Восстание масс | страница 3
Формулируются уравнение Шредингера (1926) — основное динамическое уравнение квантовой механики, принцип неопределенности Гейзенберга и принцип дополнительности Бора (1927), теория Большого взрыва Леметра (1927). Открываются инсулин и пенициллин, организуется первое общественное радиовещание. В России продолжается и завершается гражданская война, начинается и прекращается нэп, осуществляются индустриализация, коллективизация и массовые репрессии, Сталин производит разгром оппозиции и захватывает все больше власти; в Италии приходит к власти Муссолини (1922); в Испании воцаряется военная диктатура (1923); в Германии введение рентной марки останавливает послевоенную инфляцию, после подавления нацистского пивного путча в Мюнхене (1923) Гитлер попадает в тюрьму, где пишет свою книгу «Mein Kampf» (вышла в 1925 году), Веймарская республика все еще функционирует; в Индии Мохандас Ганди организует кампанию гражданского неповиновения (1929) — ненасильственный способ борьбы за независимость своей страны; в США сразу после принятия «сухого» закона (1926) мафия организует подпольную торговлю спиртным, различные кланы развязывают гангстерские войны за этот сверхприбыльный бизнес, в которых особенно отличается Аль Капоне в Чикаго, Американская академия киноискусства начинает присуждать первые премии «Оскар» (1929), в том же году паника на нью-йоркской бирже возвещает начало мирового экономического кризиса…
Обо всем этом можно было бы и не говорить, если понимать идею Ортеги насчет «своей среды» буквально, ограниченно; а ведь речь-то идет не о довлеющих и подавляющих личность обстоятельствах, но обо всем вокруг, обстоящем и обступающем, близком и далеком… Именно в этом бурлящем контексте — не важно, был ли Ортега полностью с ним знаком — зарождаются и развиваются его концепции, именно в этот контекст они вполне органично вписываются, именно с этим контекстом вступают в продуктивный резонанс. В некотором смысле иногда бывает сложно даже провести четкую границу между мыслями самого Ортеги и мыслями других авторов, которые он разбирает, развивает и представляет в своих многочисленных предисловиях или лекциях. В его произведениях можно найти неокантианские, феноменологические, экзистенциалистские и другие мотивы. И при всем том Ортега остается мтолне оригинальным мыслителем, никоим образом не сводясь к сумме всевозможных влияний.
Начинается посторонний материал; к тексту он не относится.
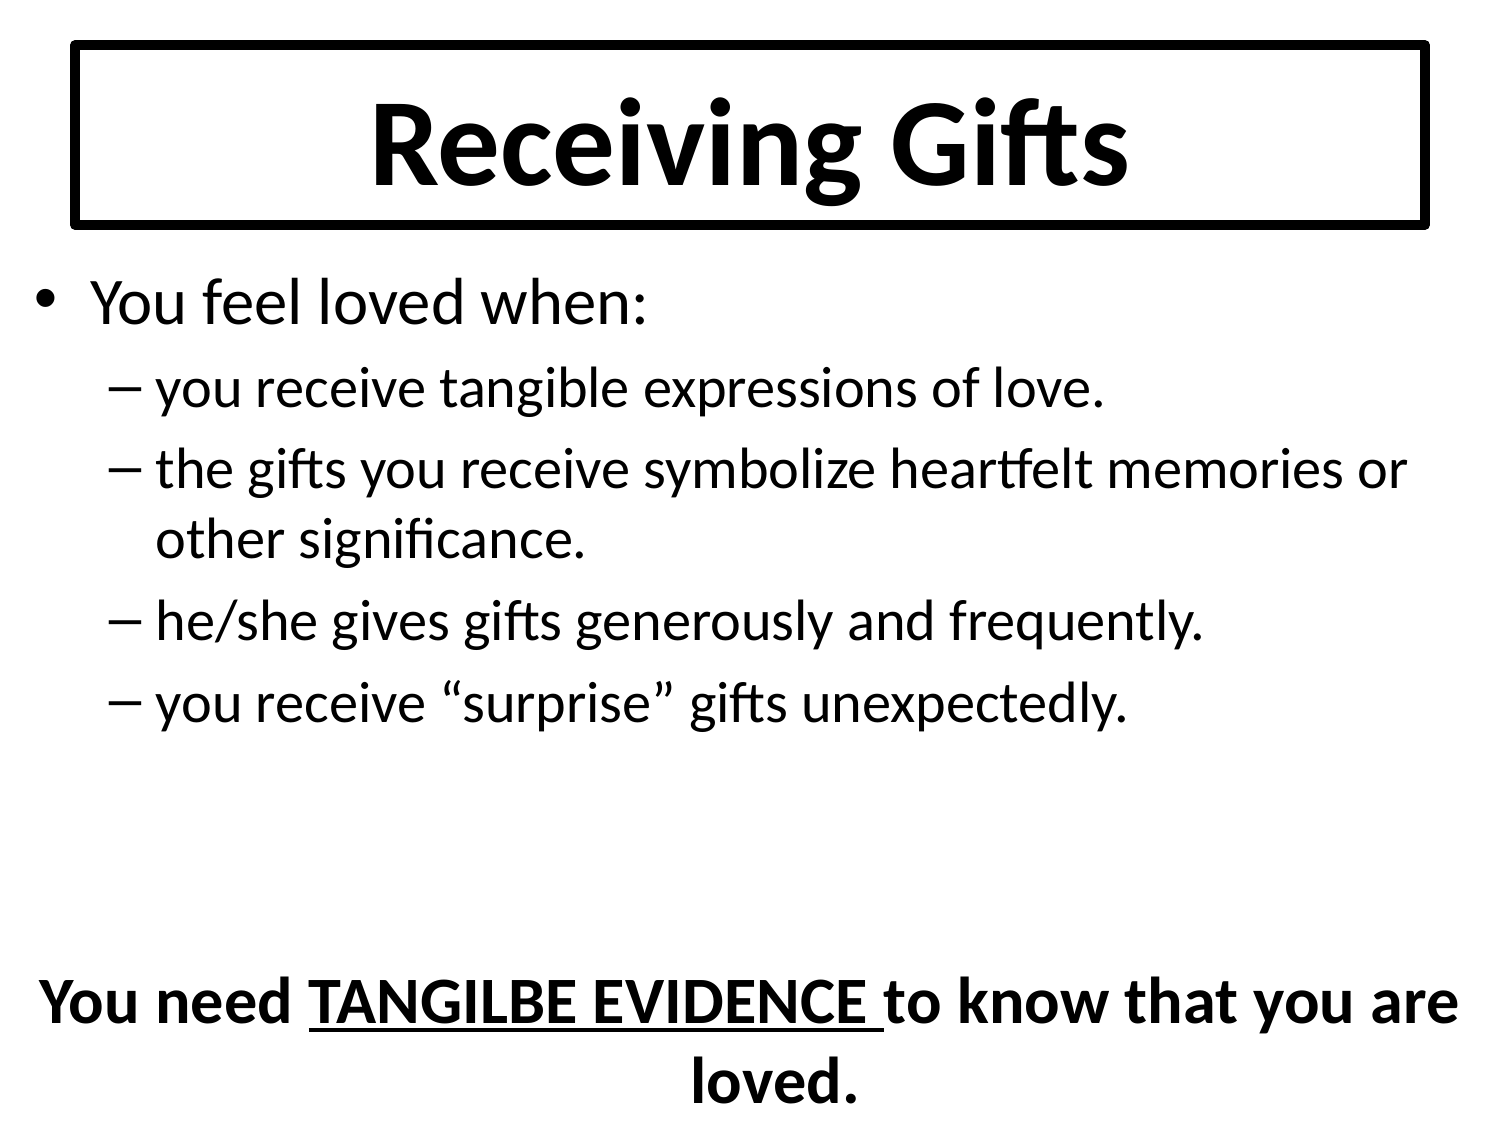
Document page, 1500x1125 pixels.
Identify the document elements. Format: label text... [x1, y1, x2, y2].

title Receiving Gifts [75, 45, 1425, 225]
list You feel loved when: you receive tangible expressions of love. the gifts you receive symbolize heartfelt memories or other significance. he/she gives gifts generously and frequently. you receive “surprise” gifts unexpectedly. [18, 249, 1482, 788]
text_box You need TANGILBE EVIDENCE to know that you are loved. [18, 950, 1482, 1125]
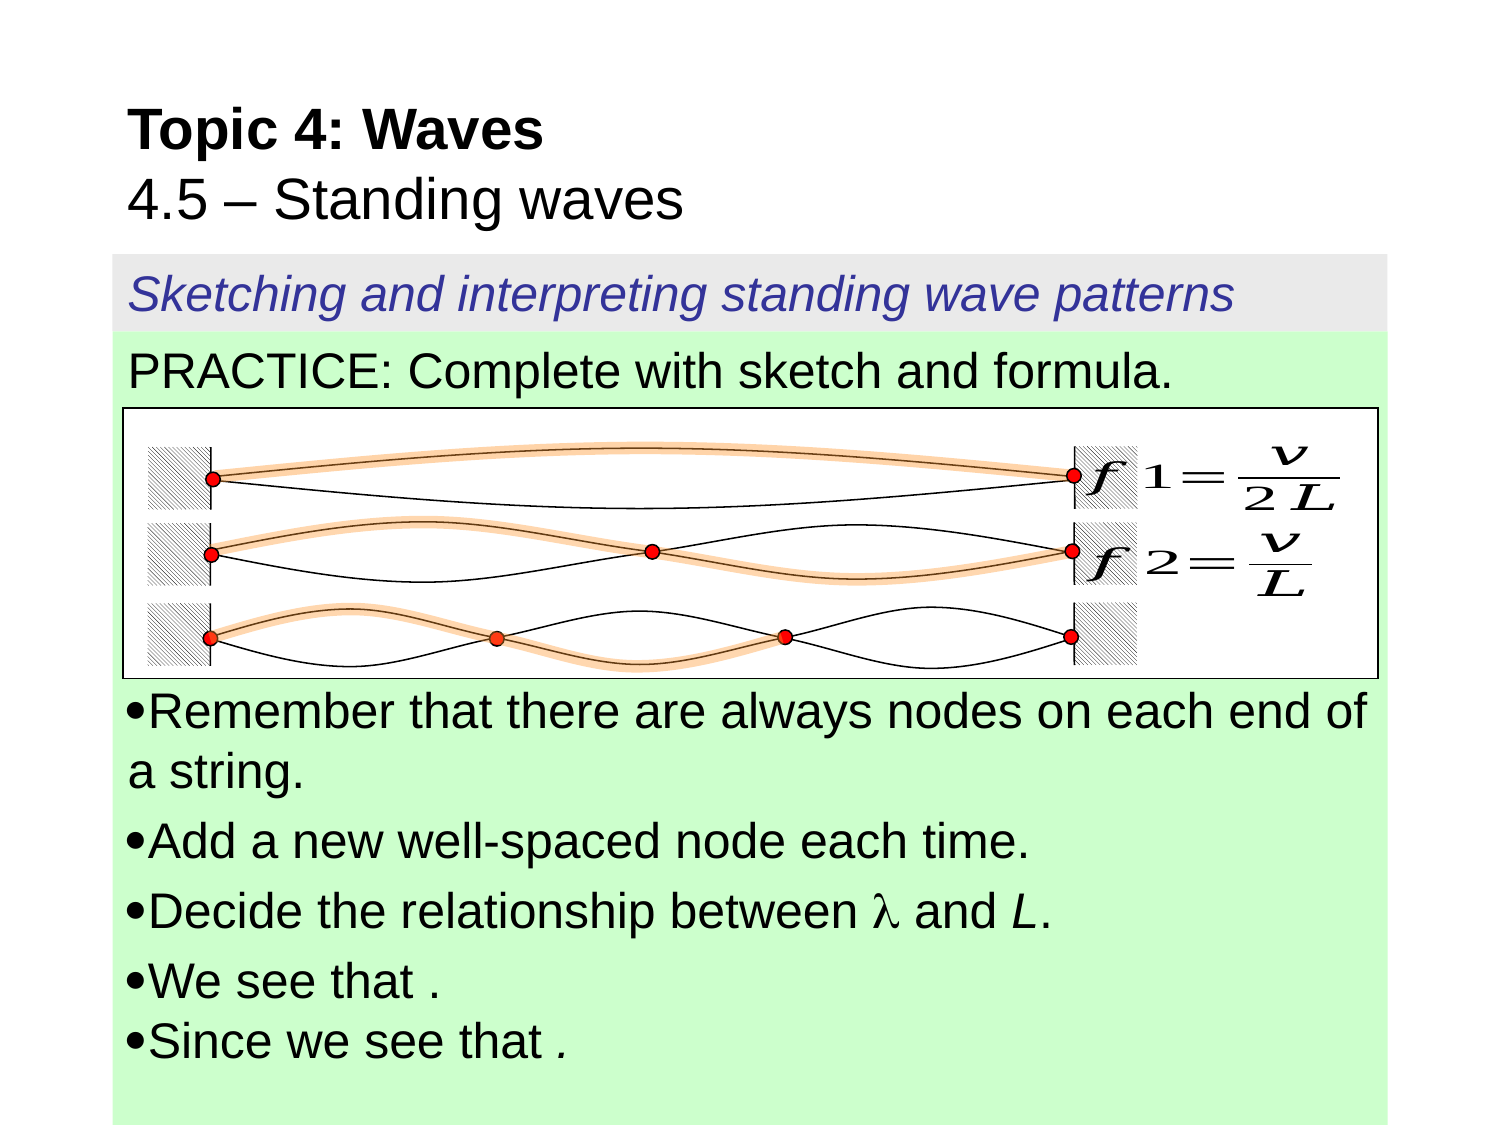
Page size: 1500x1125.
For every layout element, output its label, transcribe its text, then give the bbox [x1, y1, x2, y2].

text_box Sketching and interpreting standing wave patterns [112, 254, 1388, 332]
title Topic 4: Waves 4.5 – Standing waves [112, 87, 1388, 235]
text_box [122, 407, 1379, 679]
Сами собой напрашиваются параллели с русской культурной ситуацией, с положением и особенностями отечественной философии, мечущейся между поиском самобытности и заимствованиями с Запада. Будучи фигурой европейского масштаба, Ортега остается мыслителем глубоко национальным, испанские темы и сюжеты постоянно звучат в его выступлениях; будучи столичным университетским профессором, он вместе со своими учениками подолгу путешествует по далеким и иссушенным сельским ландшафтам Кастилии. Переживая отсталость Испании как личную проблему, Ортега призывает к европеизации, но не ценой потери национального своеобразия, отсюда весь его просветительский пафос. Идея поколений, предложенная Ортегой, оказывается очень эвристичной и начинает широко использоваться — нельзя не вспомнить в связи с этим и знаковое поколение советских шестидесятников; «поколение 98-го года» (поражение Испании в войне с США, утрата последних колоний в 1898 году заставляли действовать), к которому относил себя и сам Ортега, становится общепринятым наименованием целой плеяды интереснейших испанских деятелей культуры. Подобно большинству русских философов, Ортега не занимался системосозиданием, свои тексты писал в стилистике эссе, лекции строил в виде свободных размышлений и разговора со слушателями.